Stored items

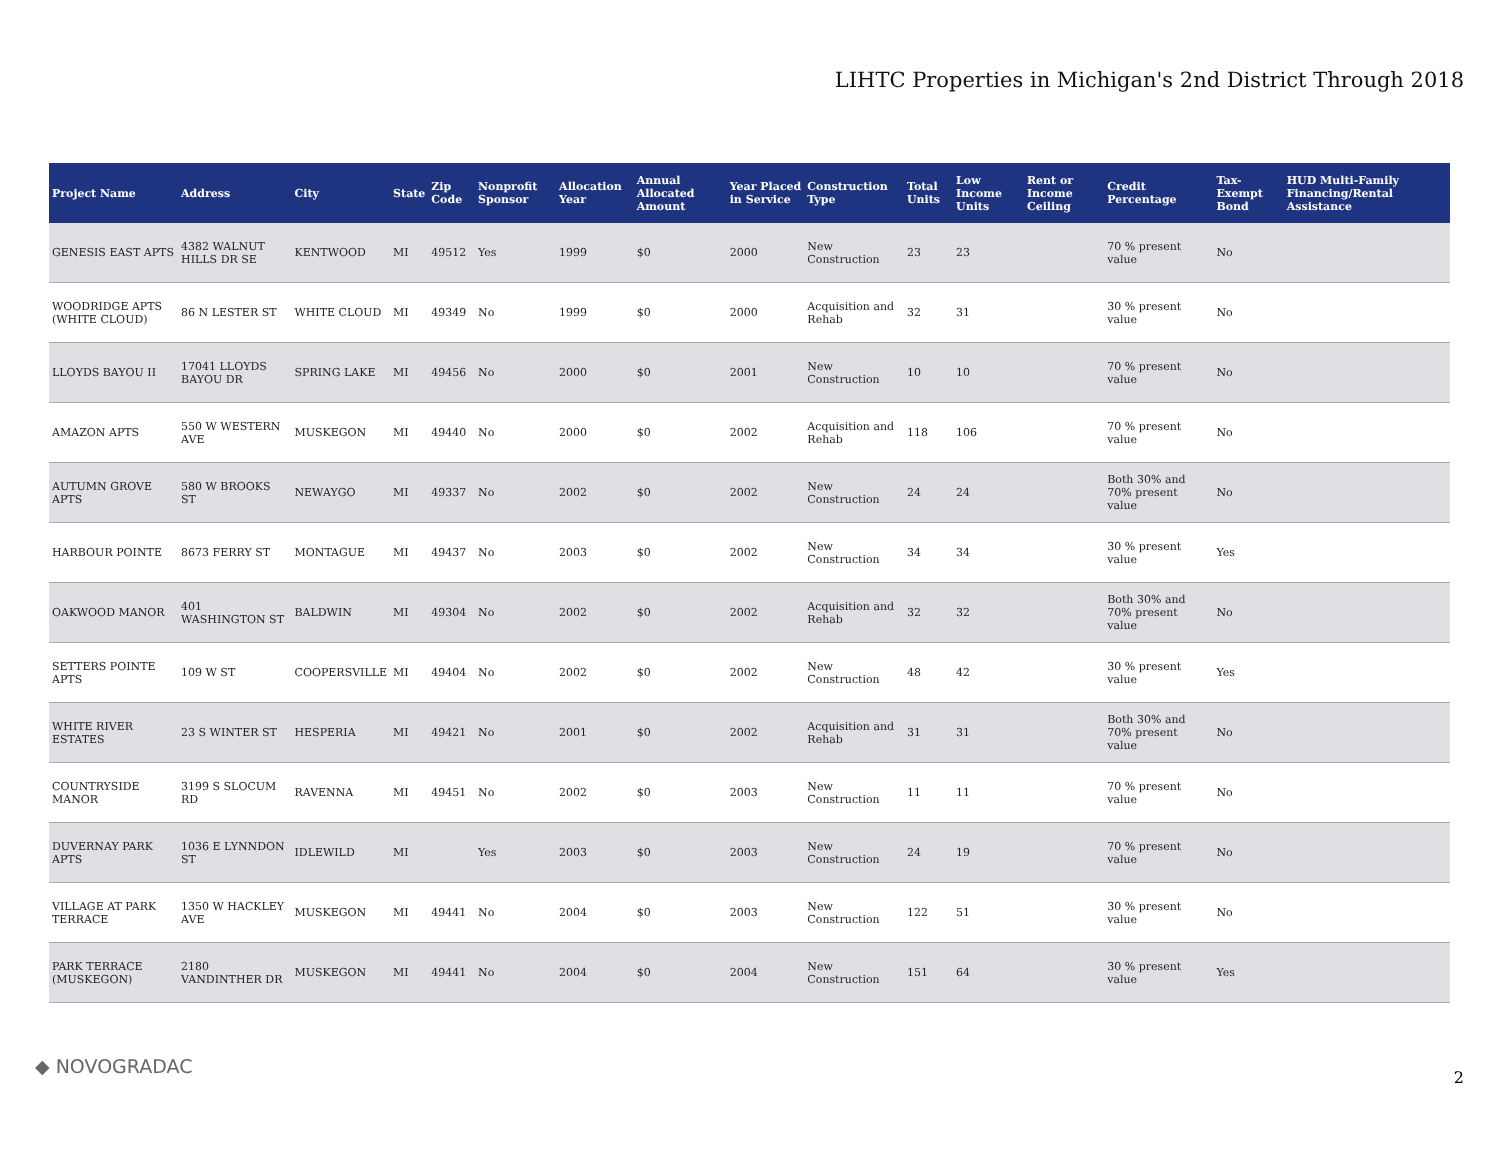LIHTC Properties in Michigan's 2nd District Through 2018
| Project Name | Address | City | State | Zip Code | Nonprofit Sponsor | Allocation Year | Annual Allocated Amount | Year Placed in Service | Construction Type | Total Units | Low Income Units | Rent or Income Ceiling | Credit Percentage | Tax-Exempt Bond | HUD Multi-Family Financing/Rental Assistance |
| --- | --- | --- | --- | --- | --- | --- | --- | --- | --- | --- | --- | --- | --- | --- | --- |
| GENESIS EAST APTS | 4382 WALNUT HILLS DR SE | KENTWOOD | MI | 49512 | Yes | 1999 | $0 | 2000 | New Construction | 23 | 23 | | 70 % present value | No | |
| WOODRIDGE APTS (WHITE CLOUD) | 86 N LESTER ST | WHITE CLOUD | MI | 49349 | No | 1999 | $0 | 2000 | Acquisition and Rehab | 32 | 31 | | 30 % present value | No | |
| LLOYDS BAYOU II | 17041 LLOYDS BAYOU DR | SPRING LAKE | MI | 49456 | No | 2000 | $0 | 2001 | New Construction | 10 | 10 | | 70 % present value | No | |
| AMAZON APTS | 550 W WESTERN AVE | MUSKEGON | MI | 49440 | No | 2000 | $0 | 2002 | Acquisition and Rehab | 118 | 106 | | 70 % present value | No | |
| AUTUMN GROVE APTS | 580 W BROOKS ST | NEWAYGO | MI | 49337 | No | 2002 | $0 | 2002 | New Construction | 24 | 24 | | Both 30% and 70% present value | No | |
| HARBOUR POINTE | 8673 FERRY ST | MONTAGUE | MI | 49437 | No | 2003 | $0 | 2002 | New Construction | 34 | 34 | | 30 % present value | Yes | |
| OAKWOOD MANOR | 401 WASHINGTON ST | BALDWIN | MI | 49304 | No | 2002 | $0 | 2002 | Acquisition and Rehab | 32 | 32 | | Both 30% and 70% present value | No | |
| SETTERS POINTE APTS | 109 W ST | COOPERSVILLE | MI | 49404 | No | 2002 | $0 | 2002 | New Construction | 48 | 42 | | 30 % present value | Yes | |
| WHITE RIVER ESTATES | 23 S WINTER ST | HESPERIA | MI | 49421 | No | 2001 | $0 | 2002 | Acquisition and Rehab | 31 | 31 | | Both 30% and 70% present value | No | |
| COUNTRYSIDE MANOR | 3199 S SLOCUM RD | RAVENNA | MI | 49451 | No | 2002 | $0 | 2003 | New Construction | 11 | 11 | | 70 % present value | No | |
| DUVERNAY PARK APTS | 1036 E LYNNDON ST | IDLEWILD | MI | | Yes | 2003 | $0 | 2003 | New Construction | 24 | 19 | | 70 % present value | No | |
| VILLAGE AT PARK TERRACE | 1350 W HACKLEY AVE | MUSKEGON | MI | 49441 | No | 2004 | $0 | 2003 | New Construction | 122 | 51 | | 30 % present value | No | |
| PARK TERRACE (MUSKEGON) | 2180 VANDINTHER DR | MUSKEGON | MI | 49441 | No | 2004 | $0 | 2004 | New Construction | 151 | 64 | | 30 % present value | Yes | |
◆ NOVOGRADAC 2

Activity:
What's needed is a word-for-word copy of the lines from the one holding "VILLAGE AT PARK" through the final line of the data.

Answer space:
| VILLAGE AT PARK TERRACE | 1350 W HACKLEY AVE | MUSKEGON | MI | 49441 | No | 2004 | $0 | 2003 | New Construction | 122 | 51 | | 30 % present value | No | |
| PARK TERRACE (MUSKEGON) | 2180 VANDINTHER DR | MUSKEGON | MI | 49441 | No | 2004 | $0 | 2004 | New Construction | 151 | 64 | | 30 % present value | Yes | |
◆ NOVOGRADAC 2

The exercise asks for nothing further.